Reproducible Research
A research team led by Duke
University has engaged in research to examine the host (body) response to
viruses. In the course of that research we have collected blood samples in human
challenge studies. Four different Institutional Review Boards have approved
these challenge studies. The host response has been investigated in terms of
the gene-expression response. In the interest of encouraging other
investigators to reproduce our results, and to build upon them and find new
discoveries, on this webpage we provide all data and the software used to
produce every figure in our papers. The software is in Matlab,
and the data are in the form of associated .mat files. The data have been
normalized from the raw expression values, to constitute the data posted here.

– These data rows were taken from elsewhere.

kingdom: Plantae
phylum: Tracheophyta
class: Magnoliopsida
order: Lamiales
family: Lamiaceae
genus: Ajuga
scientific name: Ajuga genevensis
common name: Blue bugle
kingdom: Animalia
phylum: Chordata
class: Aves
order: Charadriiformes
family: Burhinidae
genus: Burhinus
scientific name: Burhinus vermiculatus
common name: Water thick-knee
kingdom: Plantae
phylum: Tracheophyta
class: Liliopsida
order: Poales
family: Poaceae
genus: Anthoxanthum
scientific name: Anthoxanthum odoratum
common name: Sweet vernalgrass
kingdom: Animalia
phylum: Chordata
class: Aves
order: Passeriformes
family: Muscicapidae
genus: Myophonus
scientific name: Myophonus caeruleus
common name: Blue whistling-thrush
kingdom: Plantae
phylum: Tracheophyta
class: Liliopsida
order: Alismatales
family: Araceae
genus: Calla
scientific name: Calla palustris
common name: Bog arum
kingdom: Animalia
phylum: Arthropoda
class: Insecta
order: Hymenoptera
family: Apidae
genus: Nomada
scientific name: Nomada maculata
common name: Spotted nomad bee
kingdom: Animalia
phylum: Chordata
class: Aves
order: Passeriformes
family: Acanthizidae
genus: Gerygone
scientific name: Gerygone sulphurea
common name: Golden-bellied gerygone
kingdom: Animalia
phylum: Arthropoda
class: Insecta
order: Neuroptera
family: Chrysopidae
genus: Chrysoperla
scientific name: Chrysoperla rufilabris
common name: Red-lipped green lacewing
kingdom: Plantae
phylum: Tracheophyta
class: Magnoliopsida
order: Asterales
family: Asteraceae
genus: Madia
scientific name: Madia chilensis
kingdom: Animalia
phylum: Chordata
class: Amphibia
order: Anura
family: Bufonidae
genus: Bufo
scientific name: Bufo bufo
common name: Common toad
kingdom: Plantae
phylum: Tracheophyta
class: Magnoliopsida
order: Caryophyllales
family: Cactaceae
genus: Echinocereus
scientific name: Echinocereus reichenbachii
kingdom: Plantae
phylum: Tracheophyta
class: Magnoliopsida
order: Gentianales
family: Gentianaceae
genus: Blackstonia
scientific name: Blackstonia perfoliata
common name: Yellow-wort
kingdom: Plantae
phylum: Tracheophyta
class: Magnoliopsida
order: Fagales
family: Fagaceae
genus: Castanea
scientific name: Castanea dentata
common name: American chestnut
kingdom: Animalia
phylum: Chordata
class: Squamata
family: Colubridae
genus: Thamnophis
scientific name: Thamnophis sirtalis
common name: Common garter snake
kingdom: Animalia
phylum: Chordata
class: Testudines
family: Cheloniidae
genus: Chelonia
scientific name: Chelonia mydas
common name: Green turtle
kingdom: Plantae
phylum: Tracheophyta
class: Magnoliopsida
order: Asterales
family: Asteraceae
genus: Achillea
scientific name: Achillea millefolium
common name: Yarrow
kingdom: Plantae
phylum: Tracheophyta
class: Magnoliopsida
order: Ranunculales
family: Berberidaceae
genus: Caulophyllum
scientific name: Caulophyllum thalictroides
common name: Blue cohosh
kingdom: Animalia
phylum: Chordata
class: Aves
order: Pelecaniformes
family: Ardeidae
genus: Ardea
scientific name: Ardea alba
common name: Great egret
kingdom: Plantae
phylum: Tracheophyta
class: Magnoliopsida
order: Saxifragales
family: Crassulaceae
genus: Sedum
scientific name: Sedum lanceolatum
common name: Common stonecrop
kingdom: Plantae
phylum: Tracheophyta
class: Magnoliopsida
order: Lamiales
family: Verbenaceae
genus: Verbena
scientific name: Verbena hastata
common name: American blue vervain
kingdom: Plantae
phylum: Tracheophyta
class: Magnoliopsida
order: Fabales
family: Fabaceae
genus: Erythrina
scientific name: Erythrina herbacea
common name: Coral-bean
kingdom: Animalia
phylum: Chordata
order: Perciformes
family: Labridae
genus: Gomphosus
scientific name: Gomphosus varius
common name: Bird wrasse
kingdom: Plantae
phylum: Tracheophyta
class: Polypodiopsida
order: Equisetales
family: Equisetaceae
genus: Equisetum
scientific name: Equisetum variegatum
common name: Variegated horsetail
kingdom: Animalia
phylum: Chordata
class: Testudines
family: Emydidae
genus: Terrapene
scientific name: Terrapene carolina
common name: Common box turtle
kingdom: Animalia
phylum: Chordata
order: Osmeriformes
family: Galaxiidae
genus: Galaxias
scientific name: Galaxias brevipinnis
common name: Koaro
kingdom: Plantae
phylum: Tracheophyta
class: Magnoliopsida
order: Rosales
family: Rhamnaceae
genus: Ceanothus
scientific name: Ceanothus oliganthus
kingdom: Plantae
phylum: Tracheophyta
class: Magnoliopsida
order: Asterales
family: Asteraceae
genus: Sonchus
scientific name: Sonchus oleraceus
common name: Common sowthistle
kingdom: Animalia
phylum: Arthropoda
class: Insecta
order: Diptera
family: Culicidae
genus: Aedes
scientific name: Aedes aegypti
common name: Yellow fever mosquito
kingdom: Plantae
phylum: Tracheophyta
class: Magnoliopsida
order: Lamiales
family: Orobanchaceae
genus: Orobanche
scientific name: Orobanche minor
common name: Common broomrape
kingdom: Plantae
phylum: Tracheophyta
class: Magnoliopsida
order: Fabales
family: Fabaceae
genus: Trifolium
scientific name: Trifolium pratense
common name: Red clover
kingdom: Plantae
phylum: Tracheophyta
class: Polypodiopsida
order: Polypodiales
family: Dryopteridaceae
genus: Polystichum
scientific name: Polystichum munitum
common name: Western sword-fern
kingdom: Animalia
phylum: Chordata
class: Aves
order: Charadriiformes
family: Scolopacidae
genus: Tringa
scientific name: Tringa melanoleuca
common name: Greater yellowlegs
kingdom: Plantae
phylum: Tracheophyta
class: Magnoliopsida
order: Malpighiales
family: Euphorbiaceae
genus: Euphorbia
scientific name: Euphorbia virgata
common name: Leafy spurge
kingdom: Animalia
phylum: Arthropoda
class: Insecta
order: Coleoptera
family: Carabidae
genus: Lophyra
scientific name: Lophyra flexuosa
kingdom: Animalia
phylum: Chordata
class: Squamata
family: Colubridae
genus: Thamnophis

Interested individuals may contact Lawrence Carin (lcarin@duke.edu) to learn details of how the
normalization was done; standard techniques were applied. The raw data are
available in GEO (accession no. GSE17156), if one wishes to start from the
raw data.
The three papers are:
A.K. Zaas,
M. Chen, J. Varkey, T. Veldman,
A.O. Hero III, J. Lucas, R. Turner, A. Gilbert, C. Oien,
B. Nicholson, S. Kingsmore, L. Carin, C.W. Woods, and
G.S. Ginsburg, Gene
Expression Signatures Diagnose Influenza and Other Symptomatic Respiratory
Viral Infections in Humans, Cell Host and Microbe, 2009.
M. Chen, D. Carlson, A. Zaas, C. Woods, G. Ginsburg, A. O. Hero III, J. Lucas, and
L. Carin, Detection of
Viruses via Statistical Gene-Expression Analysis, IEEE Transactions on
Biomedical Engineering, 2010.
B. Chen, M. Chen, J. Paisley,
A. Zaas, C. Woods, G.S. Ginsburg, A. Hero III, J.
Lucas, D. Dunson, and L. Carin, Bayesian
inference of the number of factors in gene-expression analysis: application to
human virus challenge studies, BMC Bioinformatics, 2010.
The data and Matlab software needed to reproduce every figure in these
papers are here (517
MB).
We also present an example here, based on toy data,
which shows the ability of the model to infer the number of factors present. In
this example we consider a case for which the data are pure noise, and
demonstrate that the model is able to infer that no factors are present.